The actual resolution in terms of pixels is what is TRULY important.

Let's take your large setting.
2592 X 1944 printed at 250DPI would result in a print of 10.36 inches by 7.77 inches.

A small file (640*480) printed at 250 DPI would give us a print of 2.56 inches by 1.92 inches.

Now let's say you are printing your large file (2592 X 1944) at 300DPI. The print would be 8.64 inches by 6.48 inches.

At 400DPI? 6.48 by 4.86 inches.

400DPI is ridiculous ... 300DPI is used for what's calledd offset printing ... it's what you use for printing brochures and the likes where the quality needs to be really high from really up close but if you are printing a large art print meant to be looked at from a few feet then you can drop the DPI down significantly with little to no PERCEIVABLE loss of quality.

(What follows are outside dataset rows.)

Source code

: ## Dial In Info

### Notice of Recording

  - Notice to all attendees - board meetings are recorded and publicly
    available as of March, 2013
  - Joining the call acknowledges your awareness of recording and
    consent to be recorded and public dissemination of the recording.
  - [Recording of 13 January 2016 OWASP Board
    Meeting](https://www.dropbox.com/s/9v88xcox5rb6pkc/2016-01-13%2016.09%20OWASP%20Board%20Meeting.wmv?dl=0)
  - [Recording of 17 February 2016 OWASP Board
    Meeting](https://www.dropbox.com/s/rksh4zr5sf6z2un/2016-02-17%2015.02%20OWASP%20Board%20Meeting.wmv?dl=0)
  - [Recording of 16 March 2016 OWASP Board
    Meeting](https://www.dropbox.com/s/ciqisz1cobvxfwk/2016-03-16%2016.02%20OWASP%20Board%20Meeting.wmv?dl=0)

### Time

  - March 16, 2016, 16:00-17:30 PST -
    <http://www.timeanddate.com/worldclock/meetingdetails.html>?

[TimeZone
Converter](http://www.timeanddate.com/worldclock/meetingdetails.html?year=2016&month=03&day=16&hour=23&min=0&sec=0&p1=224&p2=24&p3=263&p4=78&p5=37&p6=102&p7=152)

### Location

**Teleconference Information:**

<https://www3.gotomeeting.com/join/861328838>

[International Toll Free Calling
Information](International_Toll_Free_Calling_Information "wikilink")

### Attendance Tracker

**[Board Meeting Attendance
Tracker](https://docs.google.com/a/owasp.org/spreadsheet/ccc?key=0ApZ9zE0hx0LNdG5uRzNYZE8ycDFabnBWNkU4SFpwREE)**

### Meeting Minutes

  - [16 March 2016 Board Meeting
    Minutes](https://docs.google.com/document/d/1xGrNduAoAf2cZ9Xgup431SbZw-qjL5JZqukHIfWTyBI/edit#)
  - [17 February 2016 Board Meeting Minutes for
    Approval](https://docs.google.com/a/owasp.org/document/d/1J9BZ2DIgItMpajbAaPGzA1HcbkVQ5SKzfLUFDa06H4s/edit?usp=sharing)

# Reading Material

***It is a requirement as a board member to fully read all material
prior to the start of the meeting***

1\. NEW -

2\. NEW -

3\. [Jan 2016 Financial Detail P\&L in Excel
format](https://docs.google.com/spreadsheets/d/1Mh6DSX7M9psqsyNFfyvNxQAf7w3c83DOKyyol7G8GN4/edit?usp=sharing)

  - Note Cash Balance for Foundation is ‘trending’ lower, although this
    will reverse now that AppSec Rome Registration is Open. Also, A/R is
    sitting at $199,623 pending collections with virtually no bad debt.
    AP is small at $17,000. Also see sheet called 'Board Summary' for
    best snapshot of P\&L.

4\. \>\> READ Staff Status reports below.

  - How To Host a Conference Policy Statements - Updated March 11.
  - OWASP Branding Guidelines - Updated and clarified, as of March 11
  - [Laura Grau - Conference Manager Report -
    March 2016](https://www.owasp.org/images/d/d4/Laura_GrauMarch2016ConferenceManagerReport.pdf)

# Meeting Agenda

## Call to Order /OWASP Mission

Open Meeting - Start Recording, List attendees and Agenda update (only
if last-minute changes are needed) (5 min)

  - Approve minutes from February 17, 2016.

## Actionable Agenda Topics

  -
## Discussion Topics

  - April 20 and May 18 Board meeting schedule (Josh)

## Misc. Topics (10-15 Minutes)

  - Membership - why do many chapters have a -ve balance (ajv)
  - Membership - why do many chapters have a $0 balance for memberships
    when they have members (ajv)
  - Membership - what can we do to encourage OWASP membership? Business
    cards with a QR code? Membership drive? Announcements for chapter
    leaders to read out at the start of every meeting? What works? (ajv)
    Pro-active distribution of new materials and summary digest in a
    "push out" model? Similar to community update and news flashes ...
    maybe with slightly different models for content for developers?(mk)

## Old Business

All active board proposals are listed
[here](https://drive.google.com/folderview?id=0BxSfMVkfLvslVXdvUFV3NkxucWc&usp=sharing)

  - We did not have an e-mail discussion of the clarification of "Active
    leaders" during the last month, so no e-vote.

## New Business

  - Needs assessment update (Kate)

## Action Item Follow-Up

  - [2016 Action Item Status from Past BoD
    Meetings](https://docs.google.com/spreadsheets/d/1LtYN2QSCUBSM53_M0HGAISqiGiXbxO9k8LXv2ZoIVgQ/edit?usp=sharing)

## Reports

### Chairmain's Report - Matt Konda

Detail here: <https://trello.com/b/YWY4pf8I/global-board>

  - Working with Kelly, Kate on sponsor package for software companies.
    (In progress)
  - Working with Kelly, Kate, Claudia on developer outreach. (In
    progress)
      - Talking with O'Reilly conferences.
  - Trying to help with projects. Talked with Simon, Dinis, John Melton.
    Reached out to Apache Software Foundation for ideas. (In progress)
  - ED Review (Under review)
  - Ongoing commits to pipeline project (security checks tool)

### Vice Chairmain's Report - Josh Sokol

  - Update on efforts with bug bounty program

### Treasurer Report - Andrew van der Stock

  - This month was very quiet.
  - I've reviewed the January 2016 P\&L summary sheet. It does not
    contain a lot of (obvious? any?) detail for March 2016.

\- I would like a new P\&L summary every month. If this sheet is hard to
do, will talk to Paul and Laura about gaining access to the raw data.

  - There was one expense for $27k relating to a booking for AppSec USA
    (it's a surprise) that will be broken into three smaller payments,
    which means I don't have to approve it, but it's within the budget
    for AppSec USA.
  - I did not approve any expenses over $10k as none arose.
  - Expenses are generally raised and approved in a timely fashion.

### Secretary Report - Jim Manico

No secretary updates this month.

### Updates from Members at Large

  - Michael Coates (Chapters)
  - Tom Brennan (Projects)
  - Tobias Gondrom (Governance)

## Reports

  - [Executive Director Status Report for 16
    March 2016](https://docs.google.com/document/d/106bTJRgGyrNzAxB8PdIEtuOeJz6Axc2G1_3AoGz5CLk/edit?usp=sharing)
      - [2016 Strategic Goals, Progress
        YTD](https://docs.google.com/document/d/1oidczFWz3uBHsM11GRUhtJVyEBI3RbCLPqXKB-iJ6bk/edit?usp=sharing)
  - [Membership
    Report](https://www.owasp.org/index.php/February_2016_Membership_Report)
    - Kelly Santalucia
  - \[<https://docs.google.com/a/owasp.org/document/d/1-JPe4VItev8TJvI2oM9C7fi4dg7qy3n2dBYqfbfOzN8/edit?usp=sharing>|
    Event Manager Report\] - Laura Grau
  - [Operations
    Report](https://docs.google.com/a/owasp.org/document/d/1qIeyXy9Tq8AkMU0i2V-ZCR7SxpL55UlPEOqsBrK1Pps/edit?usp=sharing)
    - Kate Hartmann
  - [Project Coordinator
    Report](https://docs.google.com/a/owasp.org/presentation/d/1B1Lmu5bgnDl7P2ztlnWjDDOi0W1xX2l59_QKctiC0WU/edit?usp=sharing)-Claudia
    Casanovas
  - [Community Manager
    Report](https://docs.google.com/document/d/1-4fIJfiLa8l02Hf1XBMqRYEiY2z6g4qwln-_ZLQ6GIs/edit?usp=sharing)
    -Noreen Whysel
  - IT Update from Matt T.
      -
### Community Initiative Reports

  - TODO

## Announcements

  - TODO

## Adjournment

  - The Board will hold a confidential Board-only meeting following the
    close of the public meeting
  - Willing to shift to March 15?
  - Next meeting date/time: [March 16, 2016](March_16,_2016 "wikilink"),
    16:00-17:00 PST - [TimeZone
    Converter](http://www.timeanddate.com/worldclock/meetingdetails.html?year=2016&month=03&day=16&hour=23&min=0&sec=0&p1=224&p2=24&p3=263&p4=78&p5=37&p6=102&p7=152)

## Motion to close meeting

Think about it like this ... billboards look pretty shrp and crisp to you when you look at them from the side of the road right? Well they are printed at something like 5 DPI. Each inch of the print only has 5 dots.

So printing your large file to a billboard at 5DPI, we would have a print about 518 inches by 388 inches or 43 feet by 32 feet.

ps.: 5DPI is just a random number ... it's probably more like 10 or 12 DPI, I don;t do billboard prints. :)

Heck 400DPI is pointless even due to paper absorption ... the paper can't absorb ink in a well enough defined fashion for 400DPI to even work, ink spreads out a bit.